One (Small) Good Item Out of the Health Care “Debate”


I try to stay away from the non-fact maelstrom that is our current, utterly dysfunctional “debate” on health care reform (I put that in parenthesis because I don’t even know what the latest, half-baked plan du jour even is without an up to the minute scorecard).

However – the health care publicity did bring to light and start to quantify one item that could be useful in the future when this all dies down (and hopefully goes nowhere) – the high cost of health care for our governmental employees.

This article discusses “gold plated” health care plans and their cost, and the fact that under some proposals these plans would be subject to an excise tax. From the article:

“We don’t have Cadillac salaries”, said Robert Corner, a 63-year old who works for Nebraska’s department of roads in Lincoln and earns just over $50,000 a year. His parent union, the American Federation of State, County and Municipal Employees, estimates that it’s average health plan in Nebraska will be worth $31,000 in 2013, the year the new tax thresholds would take effect.

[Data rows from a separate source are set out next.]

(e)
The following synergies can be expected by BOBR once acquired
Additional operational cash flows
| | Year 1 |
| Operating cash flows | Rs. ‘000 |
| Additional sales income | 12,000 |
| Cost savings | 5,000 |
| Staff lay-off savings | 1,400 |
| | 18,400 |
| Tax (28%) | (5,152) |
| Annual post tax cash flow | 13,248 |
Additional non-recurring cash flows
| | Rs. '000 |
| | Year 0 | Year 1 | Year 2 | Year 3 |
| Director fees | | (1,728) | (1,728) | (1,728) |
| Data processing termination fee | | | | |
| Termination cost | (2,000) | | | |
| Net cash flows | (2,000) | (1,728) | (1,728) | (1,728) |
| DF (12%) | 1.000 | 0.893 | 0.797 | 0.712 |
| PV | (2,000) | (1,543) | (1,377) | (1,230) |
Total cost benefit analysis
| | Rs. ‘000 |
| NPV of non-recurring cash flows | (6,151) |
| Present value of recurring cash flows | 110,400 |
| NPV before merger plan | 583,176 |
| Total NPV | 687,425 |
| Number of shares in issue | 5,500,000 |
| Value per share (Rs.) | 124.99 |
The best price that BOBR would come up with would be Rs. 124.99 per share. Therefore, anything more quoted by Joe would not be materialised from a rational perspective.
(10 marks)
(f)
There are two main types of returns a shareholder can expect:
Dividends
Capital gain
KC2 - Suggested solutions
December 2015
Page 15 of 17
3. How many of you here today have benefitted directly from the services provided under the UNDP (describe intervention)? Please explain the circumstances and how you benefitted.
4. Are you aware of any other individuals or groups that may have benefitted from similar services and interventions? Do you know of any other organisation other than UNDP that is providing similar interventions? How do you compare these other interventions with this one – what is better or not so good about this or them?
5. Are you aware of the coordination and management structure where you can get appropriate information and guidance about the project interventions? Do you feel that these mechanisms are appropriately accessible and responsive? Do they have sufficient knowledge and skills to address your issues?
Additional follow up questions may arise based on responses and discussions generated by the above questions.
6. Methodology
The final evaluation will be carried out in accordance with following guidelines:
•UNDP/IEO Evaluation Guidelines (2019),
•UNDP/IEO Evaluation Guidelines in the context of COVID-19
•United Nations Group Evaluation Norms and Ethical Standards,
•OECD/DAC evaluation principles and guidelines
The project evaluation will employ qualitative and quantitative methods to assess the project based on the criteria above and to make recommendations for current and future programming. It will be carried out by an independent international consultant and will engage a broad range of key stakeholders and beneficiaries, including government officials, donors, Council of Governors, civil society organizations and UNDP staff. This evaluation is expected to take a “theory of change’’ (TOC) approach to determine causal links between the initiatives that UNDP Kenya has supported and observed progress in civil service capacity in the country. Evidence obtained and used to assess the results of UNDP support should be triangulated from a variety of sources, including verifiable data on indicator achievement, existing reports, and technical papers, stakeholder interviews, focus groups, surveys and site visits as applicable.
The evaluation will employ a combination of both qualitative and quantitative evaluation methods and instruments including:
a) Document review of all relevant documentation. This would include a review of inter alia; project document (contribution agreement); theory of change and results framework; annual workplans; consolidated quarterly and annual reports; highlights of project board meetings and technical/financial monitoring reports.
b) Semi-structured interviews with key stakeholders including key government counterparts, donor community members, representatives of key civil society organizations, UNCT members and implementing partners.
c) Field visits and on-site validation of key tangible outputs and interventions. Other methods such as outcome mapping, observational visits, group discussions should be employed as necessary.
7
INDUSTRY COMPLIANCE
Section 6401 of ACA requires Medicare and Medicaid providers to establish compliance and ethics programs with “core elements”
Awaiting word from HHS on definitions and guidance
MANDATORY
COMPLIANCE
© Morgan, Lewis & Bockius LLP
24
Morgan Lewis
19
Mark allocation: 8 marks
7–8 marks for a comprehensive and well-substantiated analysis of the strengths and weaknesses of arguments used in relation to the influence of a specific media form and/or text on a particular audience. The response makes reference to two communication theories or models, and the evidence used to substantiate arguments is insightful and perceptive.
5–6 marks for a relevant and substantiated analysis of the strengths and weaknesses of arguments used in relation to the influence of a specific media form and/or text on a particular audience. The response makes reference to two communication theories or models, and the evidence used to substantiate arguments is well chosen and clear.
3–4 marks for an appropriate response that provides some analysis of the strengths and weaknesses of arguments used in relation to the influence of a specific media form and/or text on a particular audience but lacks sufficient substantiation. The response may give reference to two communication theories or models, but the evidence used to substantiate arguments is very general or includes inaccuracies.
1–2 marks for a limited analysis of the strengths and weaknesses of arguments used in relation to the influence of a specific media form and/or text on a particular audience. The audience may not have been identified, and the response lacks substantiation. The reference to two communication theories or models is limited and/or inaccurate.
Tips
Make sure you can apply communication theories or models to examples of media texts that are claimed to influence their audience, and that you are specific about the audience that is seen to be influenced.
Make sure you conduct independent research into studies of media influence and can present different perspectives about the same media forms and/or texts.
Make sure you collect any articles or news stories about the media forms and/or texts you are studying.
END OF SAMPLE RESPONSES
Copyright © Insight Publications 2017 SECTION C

But Mr. Corner – you DO have a Cadillac salary when you take into account the health plan that taxpayers have given you, one likely with small co-pays and very few restrictions. Many of the union plans here in Illinois involve the workers paying almost NOTHING towards their care, and rumbles of a strike whenever they are asked to contribute a dime.

For years public employees have taken advantage of various schemes to increase their pension benefits, such as getting a raise right before retiring so that they can receive higher lifetime payouts – and some of these items have started to get some coverage in the press (such as a recent articles describing the number of individuals who have received more than $1 million in cumulative pension benefits from the state of Illinois).

However, we haven’t focused on the cost of health care plans for these employees, and how they are essentially bankrupting the state. Putting a price on these plans, such as the $31,000 / year for this worker, plus his pension benefits, and the fact that state workers are of course very likely to take disability somewhere down the line (when you pay their salaries for no work at all), then you can start to see the true cost of all the government employees in our midst.

We need to do more to show the true costs of each of these workers so that we can make sure that states are employing automation, outsourcing, and minimizing their overall impact on the economy rather than employing such expensive workers on the backs of the taxpayer.